My thoughts on this issue...
First some background information.
ASCII is a 7 bit character set, with one character per byte. ASCII
characters are often stringed together to form strings, and usually the
last character is set to the NUL character, which is 0. These are
usually called C strings, and I've also heard the term ASCIIZ string.
There are other character sets that only use 7 bits.
UTF-8 is a way of representing unicode using sequences of 8 bit bytes
(as opposed to UCS2 which 16 bits), and carefully designed for backward
compatibility. A UTF-8 character without the 8th bit set is also the
same character in ASCII. So a UTF-8 string that doesn't use any 8 bit
characters is also an ASCII string. Also, all nonascii characters always
use only bytes with the 8th bit set, so things like NULs or "/"'s don't
end up in them. Because it uses sequences of bytes with the 8th bit set,
it can represent all of unicode, and not just an extra 128 characters.
In GTK, all strings passed to its functions have to be in UTF-8.
You can validate UTF-8 by using g_utf8_validate(). However this only
ensures that the string is valid UTF-8. The string might (in this case
will) also be valid ISO-8859-1, or something else. So there's no way to
tell for sure what character set a string is in, given only the string.
Just because a string is valid ASCII, doesn't mean it's not really
supposed to be some other 7 bit character set.
In order to pass a string from OSCAR to the rest of Gaim, we need to put
it in UTF-8. We have to either convert it from something to UTF-8, or
else validate it. If we ever pass a string on that would fail
g_utf8_validate(), we risk crashing, and all sorts of nasty things.
As I recall, we convert from UTF-8 to ASCII when the string is supposed
to be ASCII. Or do I have that backwards? Either way this sounds kind of
expensive just to validate the string as ASCII. Why not write a
gaim_ascii_validate()? Something that iterates through the string, and
returns FALSE if it runs into a 0 or a character with the 8th bit set.
I personally hate the error messages that complain about character set
problems. Specificly I hate the one for IRC, but this ICQ one seems the
same, except I've never run into it. What I hate about them is I lose
the message, and it's usually because someone's message has one
ISO-8859-1 8 bit character, and the rest of it was fine.

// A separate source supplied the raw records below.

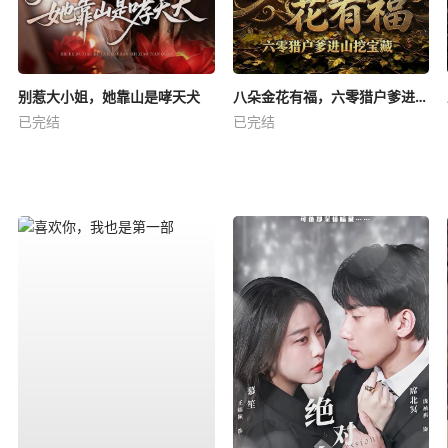
别惹大小姐，她靠山是哮天犬
八朵金花有福，六零猎户爹进山挖宝藏
已完结
已完结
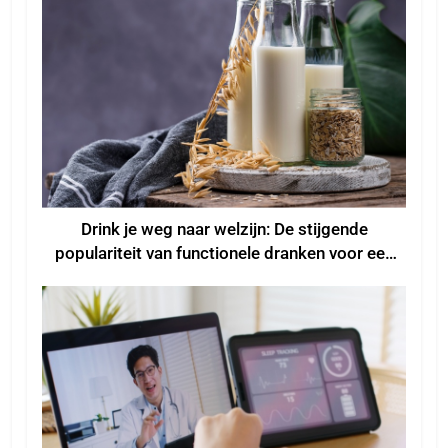
Drink je weg naar welzijn: De stijgende
populariteit van functionele dranken voor een
beter welzijn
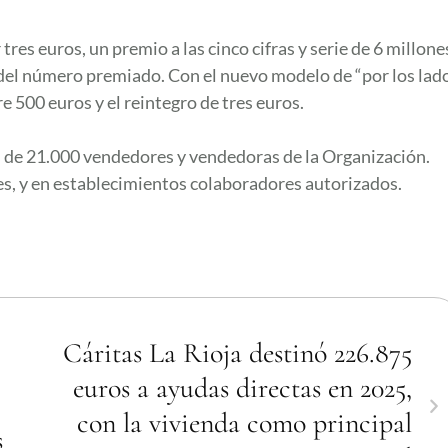
res euros, un premio a las cinco cifras y serie de 6 millone
s del número premiado. Con el nuevo modelo de “por los lad
 500 euros y el reintegro de tres euros.
 de 21.000 vendedores y vendedoras de la Organización.
, y en establecimientos colaboradores autorizados.
Cáritas La Rioja destinó 226.875
euros a ayudas directas en 2025,
con la vivienda como principal
s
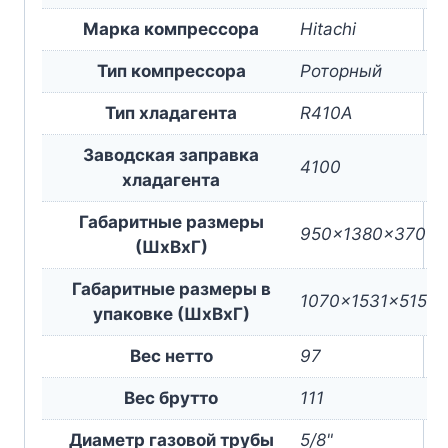
Марка компрессора
Hitachi
Тип компрессора
Роторный
Тип хладагента
R410A
Заводская заправка
4100
хладагента
Габаритные размеры
950x1380x370
(ШxВxГ)
Габаритные размеры в
1070x1531x515
упаковке (ШxВxГ)
Вес нетто
97
Вес брутто
111
Диаметр газовой трубы
5/8"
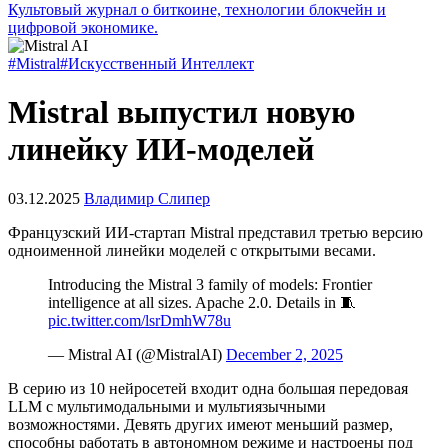
Культовый журнал о биткоине, технологии блокчейн и
цифровой экономике.
#Mistral
#Искусственный Интеллект
Mistral выпустил новую
линейку ИИ-моделей
03.12.2025
Владимир Слипер
Французский ИИ-стартап Mistral представил третью версию
одноименной линейки моделей с открытыми
весами
.
Introducing the Mistral 3 family of models: Frontier
intelligence at all sizes. Apache 2.0. Details in 🧵
pic.twitter.com/lsrDmhW78u
— Mistral AI (@MistralAI)
December 2, 2025
В серию из 10 нейросетей входит одна большая передовая
LLM
с мультимодальными и мультиязычными
возможностями. Девять других имеют меньший размер,
способны работать в автономном режиме и настроены под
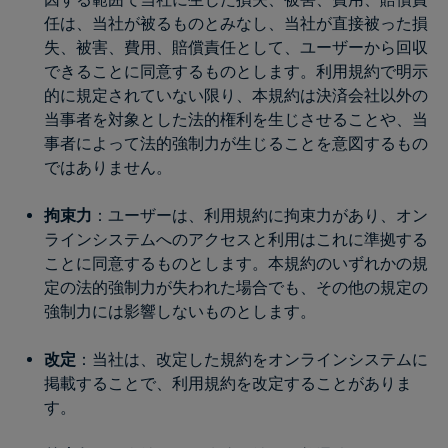
任は、当社が被るものとみなし、当社が直接被った損
失、被害、費用、賠償責任として、ユーザーから回収
できることに同意するものとします。利用規約で明示
的に規定されていない限り、本規約は決済会社以外の
当事者を対象とした法的権利を生じさせることや、当
事者によって法的強制力が生じることを意図するもの
ではありません。
拘束力
：ユーザーは、利用規約に拘束力があり、オン
ラインシステムへのアクセスと利用はこれに準拠する
ことに同意するものとします。本規約のいずれかの規
定の法的強制力が失われた場合でも、その他の規定の
強制力には影響しないものとします。
改定
：当社は、改定した規約をオンラインシステムに
掲載することで、利用規約を改定することがありま
す。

That being said, what I think makes the most sense for ICQ is to run
gaim_ascii_validate on messages labeled as ASCII, and if it returns
false, treat the message as CUSTOM, since obviously it isn't ASCII like
it said it was.
Since I don't think we have a gaim_ascii_validate or anything like it,
I'll write one here. Besides, I want to try to do something constructive
with this email.
gboolean gaim_ascii_validate(const gchar *str, gint len)
if (len == -1)
len = strlen(str);
for (i = 0; i < len; i++, str++)
if (!*str || (*str & 0x80))